I also joined the Victoria Lace Today KAL and I have balled my skein of berry Sea Silk. I just have to cast on…

But today I have to prepare the bead room (also yarn room, there are just a lot more beads per unit area than yarn) for students! Tomorrow Natasha and Meghan (another grad student from lab) are coming to learn how to bead a spiral rope. I gave a spiral rope necklace to Natasha and now she and Meghan want to make their own.

IMG_1243.JPG
detail of simple spiral rope stitch
I think the hardest part will be getting Natasha to pick out colors for her rope. I have a lot of different colors and finishes of seed beads, and I am sure she will want to see them all!

I leave you today with a picture of M’s and my Christmas tree this year taken in the morning sunlight. I’ve been collecting glass ornaments for about 20 years; I love the sparkle.

IMG_1297.JPG

Counting to 10

Is it just me or is beta-blogger driving other people nuts? I think I am going to have to sit down with HTML, XHTML, & CSS and just figure out how to make my own template. I am not finding Beta-Blogger easier to use, and what looks like a nice page element in the edit template and layout sections, does not look nice on the actual blog. So, I apologize for the mess of the Works in Progress and Knitting Together buttons. Tomorrow I hope to have a new post with actual knitting content, for I have blocked the scarf for M’s Dad (Thanks, Mom, for the blocking wires!

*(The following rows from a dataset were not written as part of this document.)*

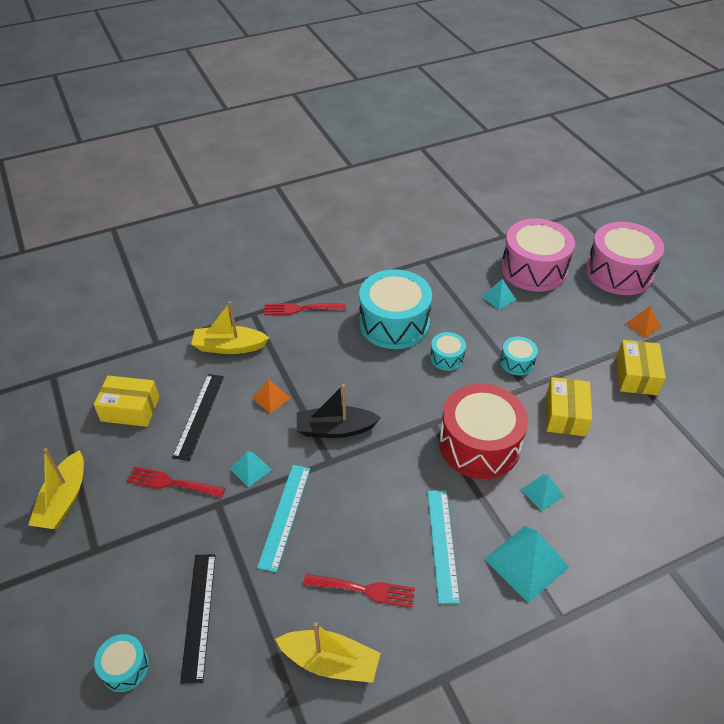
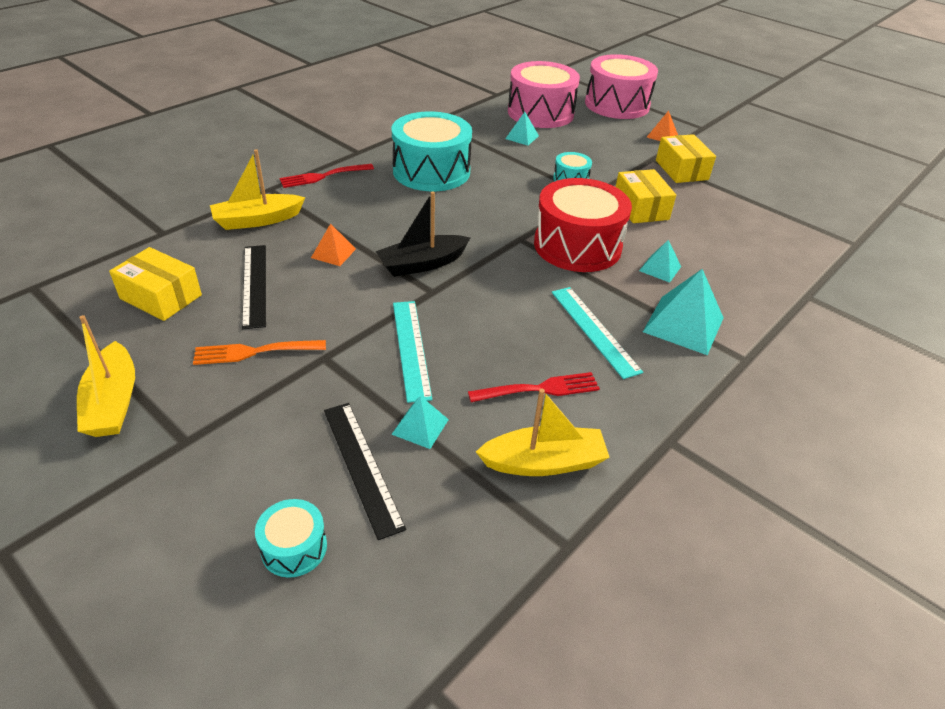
camera: 25 degrees left, 5 degrees down
(130, 409) = (161, 297): yellow box -> yellow box turned 45 degrees clockwise
(171, 483) = (254, 352): red fork -> orange fork
(251, 469) = (346, 318): turquoise pyramid -> turquoise pyramid (420, 426)
(447, 358) = (501, 188): turquoise drum -> none

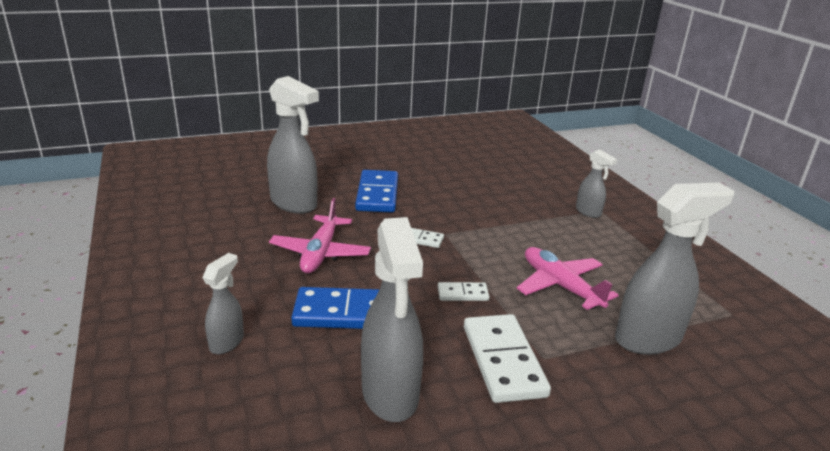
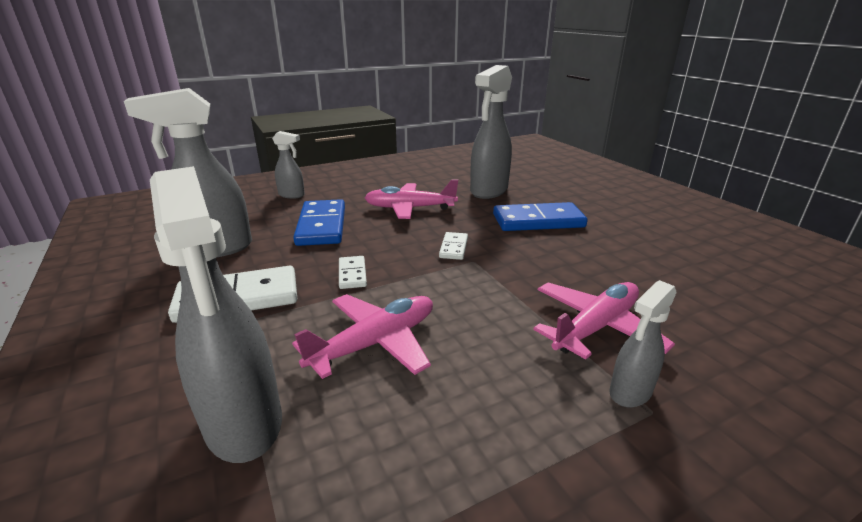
camera: 85 degrees right, 0 degrees up
(533, 207) = (596, 327): none -> pink plane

They ROCK!), and I want to talk about what I think is a nice looking heel flap that I made up to go with a 5-stitch repeat based upon a K3P2 rib. But right now I am going to knit on my Aran Pocket Shawl and let the soothing knits and purls of a seed stitch basket weave take away my ire with Beta-Blogger.

I love seed stitch

I love seed stitch in diamonds.

IMG_1277.JPG
seed stitch diamond from my first sweater

I love seed stitch in mohair.

IMG_1217.JPG
seed stitch edgings on my second sweater

I love seed stitch in handpainted yarn.

IMG_1279.JPG
detail from seed stitch chevron of Landscape Shawl

But I love seed stitch in basket weave most of all.

IMG_1280.JPG
Aran Pocket Shawl

This past weekend I was freezing (I hadn’t yet realized the thermostat was set for 64), so after making chocolate chip cookies and losing my excuse to have the oven on, I felt I needed to knit with a substantial yarn. I was curious as to how the Aran Pocket Shawl from Folk Shawls would look in the Berroco Ultra Alpaca* I had. So I taught myself the cable cast-on (great and easy!), and gave the shawl chart a go. I’ve wanted to knit this shawl for a long time (because of the seed stitch), and I am really pleased how it looks in this yarn. Now I switch between the Landscape Shawl (great during TV) and the APS (great to take my mind off the day and relax). I’ll just have to make sure my next shawl isn’t green!

Speaking of Folk Shawls by Cheryl Oberle, Trek recently acquired a copy and is considering a KAL. So, if you would be interested, let her know.

*For those faithful readers who vaguely remember this yarn in the start of the Cambridge Jacket, well it’s toast. I didn’t get gauge well enough for it to be my first cap-sleeved sweater. But I like the yarn better in the shawl, so all is good.